GIVEN REQUEST: Give the lines from the one containing "collection date: 1938-06-01" through the last line of the entries as a numbered list, leaving out any blank lines.

TASK MATERIAL:
** BEGIN **

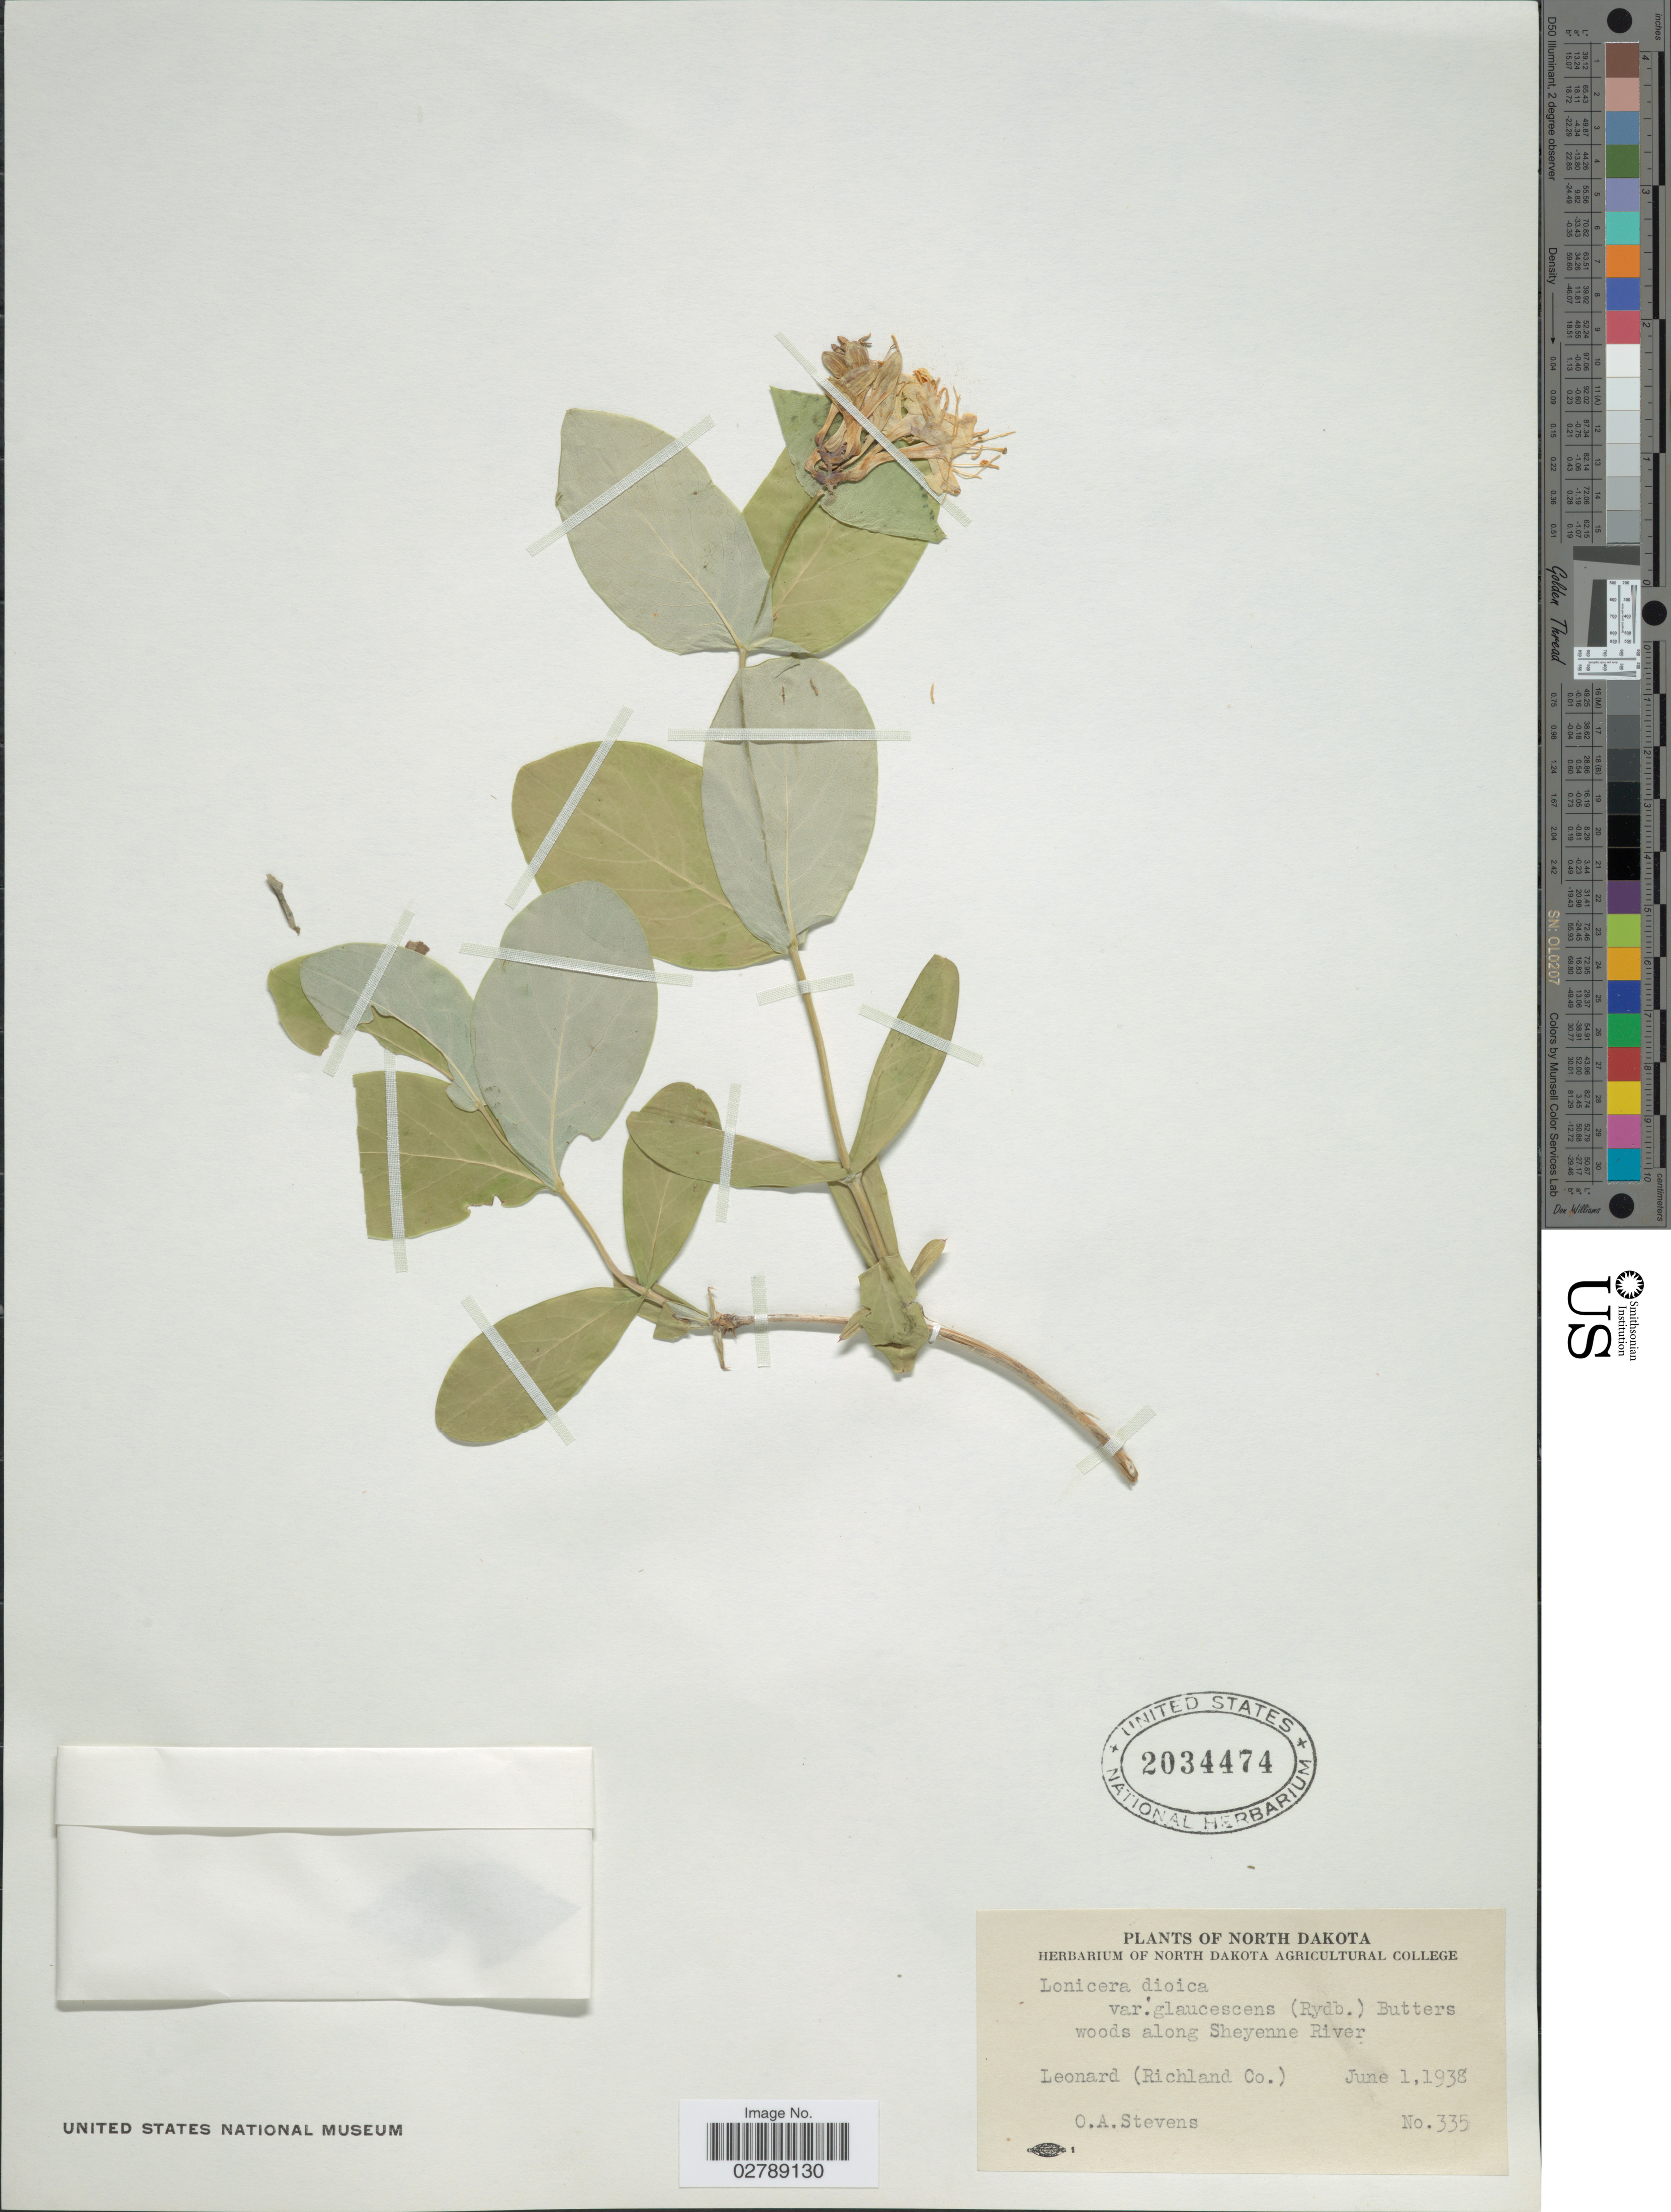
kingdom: Plantae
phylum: Tracheophyta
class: Magnoliopsida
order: Dipsacales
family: Caprifoliaceae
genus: Lonicera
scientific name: Lonicera dioica var. glaucescens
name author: (Rydb.) Butters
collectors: O. A. Stevens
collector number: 335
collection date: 1938-06-01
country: United States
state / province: North Dakota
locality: Woods long Sheyenne River. Leonard (Richland Co.).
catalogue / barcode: US 2034474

** END **

ANSWER BELOW:
1. collection date: 1938-06-01
2. country: United States
3. state / province: North Dakota
4. locality: Woods long Sheyenne River. Leonard (Richland Co.).
5. catalogue / barcode: US 2034474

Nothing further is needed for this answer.